My anger is overcome with sadness. The PPP should rabidly pursue the killers of their party member the way General Musharraf rabidly pursued those officers who tried to murder him, overturning entire careers if necessary. Yes I know that is a blasphemy, for civilians to challenge the careers of those in the government defence/intelligence sector, but I think it is necessary because too many high profile terror attacks have occurred for an example not to be made of in the government security bureaucracy.

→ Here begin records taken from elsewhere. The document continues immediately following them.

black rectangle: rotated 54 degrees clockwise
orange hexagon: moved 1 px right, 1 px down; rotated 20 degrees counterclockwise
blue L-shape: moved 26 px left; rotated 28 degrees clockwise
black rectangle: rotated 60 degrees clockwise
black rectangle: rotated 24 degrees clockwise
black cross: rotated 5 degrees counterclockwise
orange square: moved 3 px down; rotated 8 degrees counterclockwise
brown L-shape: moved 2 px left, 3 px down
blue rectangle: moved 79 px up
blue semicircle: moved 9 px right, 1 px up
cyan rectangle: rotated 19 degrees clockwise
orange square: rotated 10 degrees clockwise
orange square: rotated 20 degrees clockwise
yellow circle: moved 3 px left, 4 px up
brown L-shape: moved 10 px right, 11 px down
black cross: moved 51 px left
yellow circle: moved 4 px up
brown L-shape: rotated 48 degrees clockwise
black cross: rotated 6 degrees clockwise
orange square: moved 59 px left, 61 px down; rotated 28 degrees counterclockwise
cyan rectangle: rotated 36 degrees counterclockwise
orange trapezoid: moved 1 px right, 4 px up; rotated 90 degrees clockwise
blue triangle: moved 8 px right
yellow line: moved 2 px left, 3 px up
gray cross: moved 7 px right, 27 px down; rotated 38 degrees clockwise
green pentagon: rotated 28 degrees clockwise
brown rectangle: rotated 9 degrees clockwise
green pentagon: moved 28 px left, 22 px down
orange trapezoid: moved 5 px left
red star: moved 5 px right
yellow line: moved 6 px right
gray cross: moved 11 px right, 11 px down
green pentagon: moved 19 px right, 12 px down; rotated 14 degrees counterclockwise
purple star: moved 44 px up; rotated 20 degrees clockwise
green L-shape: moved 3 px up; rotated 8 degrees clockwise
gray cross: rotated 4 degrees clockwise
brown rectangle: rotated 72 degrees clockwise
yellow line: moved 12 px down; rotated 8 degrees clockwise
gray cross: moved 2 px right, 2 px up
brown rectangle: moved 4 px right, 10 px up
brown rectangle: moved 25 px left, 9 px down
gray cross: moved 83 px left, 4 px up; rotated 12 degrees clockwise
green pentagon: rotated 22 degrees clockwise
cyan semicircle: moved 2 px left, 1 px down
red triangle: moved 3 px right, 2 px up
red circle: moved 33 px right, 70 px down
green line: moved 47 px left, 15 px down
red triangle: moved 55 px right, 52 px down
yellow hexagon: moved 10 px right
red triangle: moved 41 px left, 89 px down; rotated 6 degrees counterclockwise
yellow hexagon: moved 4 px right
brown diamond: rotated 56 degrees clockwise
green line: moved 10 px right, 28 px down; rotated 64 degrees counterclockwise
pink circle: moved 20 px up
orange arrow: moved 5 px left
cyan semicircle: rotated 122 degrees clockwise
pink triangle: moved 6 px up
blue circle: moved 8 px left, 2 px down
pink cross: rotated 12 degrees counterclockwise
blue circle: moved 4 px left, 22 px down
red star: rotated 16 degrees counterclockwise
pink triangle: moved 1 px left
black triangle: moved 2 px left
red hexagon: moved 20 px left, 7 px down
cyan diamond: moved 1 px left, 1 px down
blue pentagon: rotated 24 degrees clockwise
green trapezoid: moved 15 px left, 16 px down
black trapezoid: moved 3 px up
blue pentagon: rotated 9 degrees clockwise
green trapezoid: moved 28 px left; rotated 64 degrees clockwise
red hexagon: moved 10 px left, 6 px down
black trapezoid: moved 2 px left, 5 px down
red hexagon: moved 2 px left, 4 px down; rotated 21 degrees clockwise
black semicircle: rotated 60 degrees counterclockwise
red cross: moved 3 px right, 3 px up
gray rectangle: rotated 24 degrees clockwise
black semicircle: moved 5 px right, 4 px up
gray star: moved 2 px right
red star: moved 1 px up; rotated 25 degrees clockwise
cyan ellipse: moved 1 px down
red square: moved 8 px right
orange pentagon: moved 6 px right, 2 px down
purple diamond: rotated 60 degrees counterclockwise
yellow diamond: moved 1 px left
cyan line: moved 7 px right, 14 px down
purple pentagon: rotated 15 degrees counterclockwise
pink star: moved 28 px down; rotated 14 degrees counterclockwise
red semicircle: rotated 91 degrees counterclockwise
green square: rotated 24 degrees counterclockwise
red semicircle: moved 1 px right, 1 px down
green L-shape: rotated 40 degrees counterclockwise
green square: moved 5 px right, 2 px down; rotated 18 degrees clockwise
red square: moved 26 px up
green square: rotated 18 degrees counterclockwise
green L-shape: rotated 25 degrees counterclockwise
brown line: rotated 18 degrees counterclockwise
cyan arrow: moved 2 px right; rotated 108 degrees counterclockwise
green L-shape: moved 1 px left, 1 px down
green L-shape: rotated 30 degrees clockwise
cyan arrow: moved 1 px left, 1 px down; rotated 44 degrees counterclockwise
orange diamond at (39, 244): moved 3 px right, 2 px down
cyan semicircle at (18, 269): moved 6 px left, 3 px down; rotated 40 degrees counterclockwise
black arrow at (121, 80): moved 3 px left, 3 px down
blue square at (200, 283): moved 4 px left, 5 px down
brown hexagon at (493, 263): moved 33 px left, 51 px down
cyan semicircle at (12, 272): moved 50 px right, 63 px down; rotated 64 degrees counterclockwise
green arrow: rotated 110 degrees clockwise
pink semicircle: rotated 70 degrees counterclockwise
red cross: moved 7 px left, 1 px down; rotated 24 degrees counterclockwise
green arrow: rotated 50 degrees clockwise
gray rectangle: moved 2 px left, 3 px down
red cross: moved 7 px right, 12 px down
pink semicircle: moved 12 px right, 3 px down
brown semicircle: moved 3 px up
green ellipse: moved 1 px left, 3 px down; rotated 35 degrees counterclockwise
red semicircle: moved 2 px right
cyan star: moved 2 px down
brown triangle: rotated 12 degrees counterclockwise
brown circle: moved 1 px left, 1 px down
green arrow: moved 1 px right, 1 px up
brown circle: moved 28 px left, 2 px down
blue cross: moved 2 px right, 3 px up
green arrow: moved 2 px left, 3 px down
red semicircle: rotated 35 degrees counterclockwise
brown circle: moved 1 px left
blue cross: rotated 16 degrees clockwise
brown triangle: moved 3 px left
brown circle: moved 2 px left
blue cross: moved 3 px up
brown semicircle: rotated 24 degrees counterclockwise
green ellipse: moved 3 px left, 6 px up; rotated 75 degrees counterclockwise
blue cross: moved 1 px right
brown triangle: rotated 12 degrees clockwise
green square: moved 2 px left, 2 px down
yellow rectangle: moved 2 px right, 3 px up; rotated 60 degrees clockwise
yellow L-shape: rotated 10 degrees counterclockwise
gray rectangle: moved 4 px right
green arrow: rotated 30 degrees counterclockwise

This is part of the policy angle, and maybe some progress has been made. But I think more important is to speak about the human angle of the murder of Mr Shahbaz Bhatti, and this is painful to write. Mr Bhatti was a citizen of Pakistan. The community he belongs to, Pakistani Christians, are no less citizens of Pakistan, whether they are in Lahore, Pindi, Karachi or the insurgency hit Khyber district. In this day and age, with mass produced powerful weapons, more miniaturised, more sophisticated and more lethal in smaller doses, human thinking has to evolve beyond the barbarism of the 1940’s that it still seems stuck in. Mr Bhatti in his death has become a champion and symbol of victimisation for his community, against a policy instrument of persecution, of Muslims, Christians, Hindus and other human beings. His death placed the champions of the blasphemy law in a dark place, with Maulana Fazl-ur-Rehman coming out and saying that maybe the law might need to be amended.

A dark way to get change.

Mr Bhatti was a brave Punjabi. The last post I wrote before his murder, I wrote in jubilation at Pakistan winning againstSri Lanka with our notoriously unreliable Cricket team. In it I wrote that Pakistan needs Brave Punjabis and smarter, wiser and more mature Pathans. In explanation I wrote, “A little more heart and soul in some brainy corners” in reference to Pakistan needing some bravery amongst its Punjabis. What more could I have possibly meant? That the smart Punjabis who have made their way up the corporate-bureaucratic ladder in Pakistan did so by staying silent about obvious displays of bigotry amongst Pakistanis and how these culturally normative prejudices were tolerated and accepted over decades. A time has now come to address these unspoken prejudices and hatreds. Mr Shahbaz Bhattispoke about these and paid what can be described as the ultimate price for it. For that I salute him.

And I still want the Blasphemy Laws repealed. I asked for a brave Punjabi, and God dammit we got them. We need more brave living Punjabis, and not dead ones, but now I ask for the repeal of those instruments of abuse, the Blasphemy laws.